When bass get offshore and start grouping up, they see a lot of the same stuff.
Deep crankbaits. Football jigs. Big worms. Spoons. Swimbaits. All of those baits have a place, and they all catch fish. But there are days when the biggest bass in the school need something with more size, more sound, and a totally different look before they will fire.
That is where The Unit comes in.
This is not a quiet, subtle crankbait. It is built to get noticed. The Unit is a big, loud, deep-diving crankbait with two joints, a large profile, and an aggressive swimming action that gives offshore fish something they do not see every day.
That matters when you pull up on a deep school and want to know right away if the better fish are ready to react.
The Unit dives in the 22- to 26-foot range, so it is built for the places offshore bass naturally set up — ledges, deep points, humps, roadbeds, shell beds, brush edges, and fish holding in that 20-plus-foot zone. At 3.3 ounces, it has a serious presence in the water, and that size is part of the point.

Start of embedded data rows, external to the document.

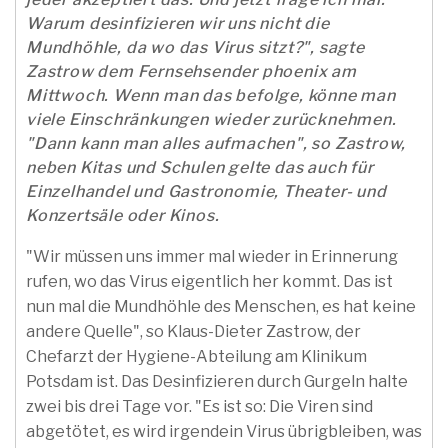
Warum desinfizieren wir uns nicht die
Mundhöhle, da wo das Virus sitzt?", sagte
Zastrow dem Fernsehsender phoenix am
Mittwoch. Wenn man das befolge, könne man
viele Einschränkungen wieder zurücknehmen.
"Dann kann man alles aufmachen", so Zastrow,
neben Kitas und Schulen gelte das auch für
Einzelhandel und Gastronomie, Theater- und
Konzertsäle oder Kinos.
"Wir müssen uns immer mal wieder in Erinnerung
rufen, wo das Virus eigentlich her kommt. Das ist
nun mal die Mundhöhle des Menschen, es hat keine
andere Quelle", so Klaus-Dieter Zastrow, der
Chefarzt der Hygiene-Abteilung am Klinikum
Potsdam ist. Das Desinfizieren durch Gurgeln halte
zwei bis drei Tage vor. "Es ist so: Die Viren sind
abgetötet, es wird irgendein Virus übrigbleiben, was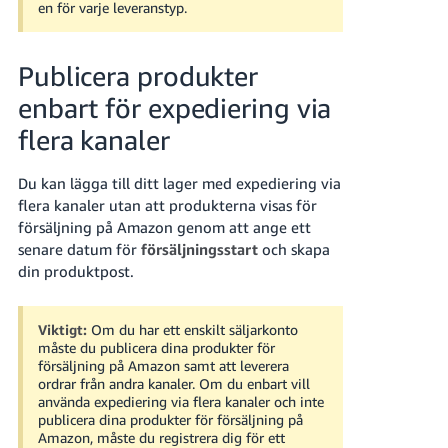
en för varje leveranstyp.
Publicera produkter
enbart för expediering via
flera kanaler
Du kan lägga till ditt lager med expediering via
flera kanaler utan att produkterna visas för
försäljning på Amazon genom att ange ett
senare datum för
försäljningsstart
och skapa
din produktpost.
Viktigt:
Om du har ett enskilt säljarkonto
måste du publicera dina produkter för
försäljning på Amazon samt att leverera
ordrar från andra kanaler.
Om du enbart vill
använda expediering via flera kanaler och inte
publicera dina produkter för försäljning på
Amazon, måste du registrera dig för ett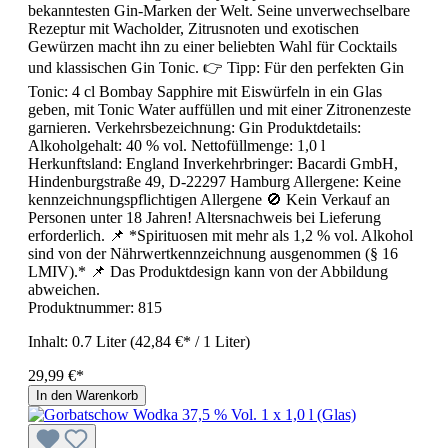
bekanntesten Gin-Marken der Welt. Seine unverwechselbare
Rezeptur mit Wacholder, Zitrusnoten und exotischen
Gewürzen macht ihn zu einer beliebten Wahl für Cocktails
und klassischen Gin Tonic. 👉 Tipp: Für den perfekten Gin
Tonic: 4 cl Bombay Sapphire mit Eiswürfeln in ein Glas
geben, mit Tonic Water auffüllen und mit einer Zitronenzeste
garnieren. Verkehrsbezeichnung: Gin Produktdetails:
Alkoholgehalt: 40 % vol. Nettofüllmenge: 1,0 l
Herkunftsland: England Inverkehrbringer: Bacardi GmbH,
Hindenburgstraße 49, D-22297 Hamburg Allergene: Keine
kennzeichnungspflichtigen Allergene 🚫 Kein Verkauf an
Personen unter 18 Jahren! Altersnachweis bei Lieferung
erforderlich. 📌 *Spirituosen mit mehr als 1,2 % vol. Alkohol
sind von der Nährwertkennzeichnung ausgenommen (§ 16
LMIV).* 📌 Das Produktdesign kann von der Abbildung
abweichen.
Produktnummer:
815
Inhalt:
0.7 Liter
(42,84 €* / 1 Liter)
29,99 €*
In den Warenkorb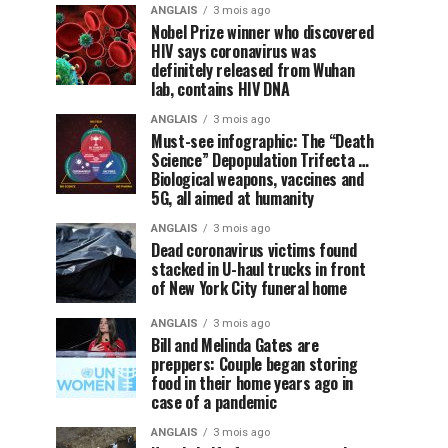
ANGLAIS
3 mois ago
Nobel Prize winner who discovered
HIV says coronavirus was
definitely released from Wuhan
lab, contains HIV DNA
ANGLAIS
3 mois ago
Must-see infographic: The “Death
Science” Depopulation Trifecta …
Biological weapons, vaccines and
5G, all aimed at humanity
ANGLAIS
3 mois ago
Dead coronavirus victims found
stacked in U-haul trucks in front
of New York City funeral home
ANGLAIS
3 mois ago
Bill and Melinda Gates are
preppers: Couple began storing
food in their home years ago in
case of a pandemic
ANGLAIS
3 mois ago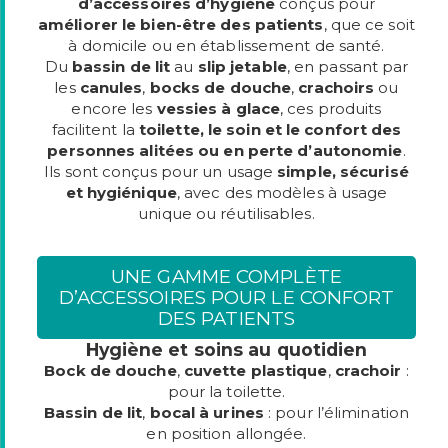
d’accessoires d’hygiène
conçus pour
améliorer le bien-être des patients
, que ce soit
à domicile ou en établissement de santé.
Du
bassin de lit
au
slip jetable
, en passant par
les
canules
,
bocks de douche
,
crachoirs
ou
encore les
vessies à glace
, ces produits
facilitent la
toilette, le soin et le confort des
personnes alitées ou en perte d’autonomie
.
Ils sont conçus pour un usage
simple, sécurisé
et hygiénique
, avec des modèles à usage
unique ou réutilisables.
UNE GAMME COMPLÈTE
D’ACCESSOIRES POUR LE CONFORT
DES PATIENTS
Hygiène et soins au quotidien
Bock de douche
,
cuvette plastique
,
crachoir
:
pour la toilette.
Bassin de lit
,
bocal à urines
: pour l’élimination
en position allongée.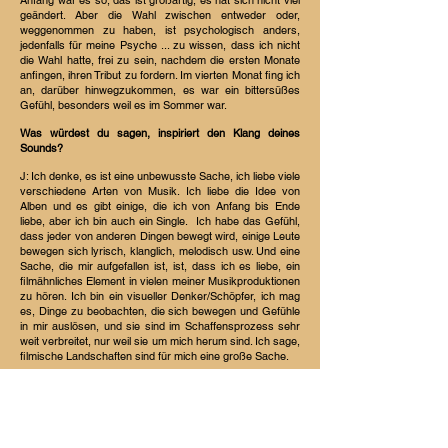
Anfang war es so, das ist großartig, es hat sich nicht viel
geändert. Aber die Wahl zwischen entweder oder,
weggenommen zu haben, ist psychologisch anders,
jedenfalls für meine Psyche ... zu wissen, dass ich nicht
die Wahl hatte, frei zu sein, nachdem die ersten Monate
anfingen, ihren Tribut zu fordern. Im vierten Monat fing ich
an, darüber hinwegzukommen, es war ein bittersüßes
Gefühl, besonders weil es im Sommer war.
Was würdest du sagen, inspiriert den Klang deines
Sounds?
J: Ich denke, es ist eine unbewusste Sache, ich liebe viele
verschiedene Arten von Musik. Ich liebe die Idee von
Alben und es gibt einige, die ich von Anfang bis Ende
liebe, aber ich bin auch ein Single.
Ich habe das Gefühl,
dass jeder von anderen Dingen bewegt wird, einige Leute
bewegen sich lyrisch, klanglich, melodisch usw. Und eine
Sache, die mir aufgefallen ist, ist, dass ich es liebe, ein
filmähnliches Element in vielen meiner Musikproduktionen
zu hören. Ich bin ein visueller Denker/Schöpfer, ich mag
es, Dinge zu beobachten, die sich bewegen und Gefühle
in mir auslösen, und sie sind im Schaffensprozess sehr
weit verbreitet, nur weil sie um mich herum sind. Ich sage,
filmische Landschaften sind für mich eine große Sache.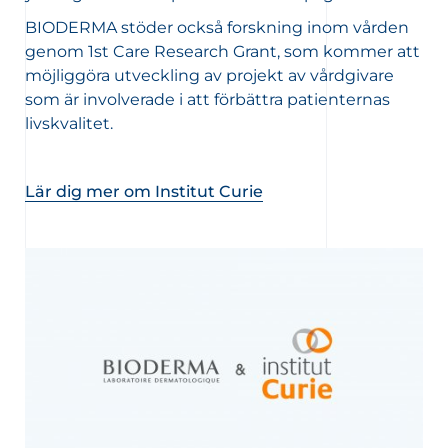
BIODERMA stöder också forskning inom vården
genom 1st Care Research Grant, som kommer att
möjliggöra utveckling av projekt av vårdgivare
som är involverade i att förbättra patienternas
livskvalitet.
Lär dig mer om Institut Curie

A big bait can do something smaller crankbaits cannot always do. It can call out the most aggressive fish in the group. When bass are feeding on bigger forage or sitting in a competitive school, that larger profile can help separate better bites from smaller fish.
The double-jointed body is what really gives the bait its personality.
Instead of the tighter, more traditional action of a standard deep diver, The Unit has a wider, more animated swimming motion. Those two joints create extra movement, flash, vibration, and water displacement throughout the retrieve. It is a crankbait, but it has a different kind of presence coming through the water.
That different look is important.
A lot of offshore fish have watched plenty of regular deep divers come by. Sometimes they will still eat one, but sometimes they need something that breaks the routine. The Unit gives them a bigger target, a louder signature, and a more aggressive action to react to.
A bait this size also needs hardware that can handle what it is designed to catch.
The Unit is built with swivel hook hangers, which help reduce leverage when a fish eats the bait. That is a big deal on a crankbait that weighs more than three ounces. When a big bass gets a bait that size and starts twisting, jumping, or surging at the boat, leverage becomes the enemy. Swivel hangers help keep those fish pinned and make it harder for them to throw the bait.
That is exactly the kind of detail you want when you are targeting the biggest fish in a school.
The best time to pick up The Unit is when you roll up on an offshore group and want to test their attitude. If those fish are active, aggressive, or feeding on bigger bait, this is the kind of bait that can make the right one show itself fast.
Make a long cast, get the bait down, and drive it through the strike zone. Once it reaches depth, do not be afraid to fish it aggressively. Burn it. Pause it. Start it again. Let the bait’s size and joints create that sudden change that makes a following fish commit.
Those pauses are a big part of the deal.
With a double-jointed bait, stopping it creates a moment where the action changes and the bait hesitates. A bass that has been tracking behind it suddenly has to make a decision. A lot of reaction bites happen right there — not because the fish was slowly talked into eating, but because the bait forced the issue.
That is what big deep crankbaits are so good at.
They create competition. They make noise. They move water. They pull attention from the fish that are most willing to react. When a school is set up offshore, the goal is often to get the biggest, most aggressive bass to commit before the smaller fish do.
The Unit is built for that job.
When you need finesse, there are plenty of better tools. But when you want to pull up on a deep school, make a statement, and see if the biggest fish in the group is ready to bite, this is the crankbait to reach for.
Burn it through the school, stop it, pause it, and let that big double-jointed action do what it was designed to do.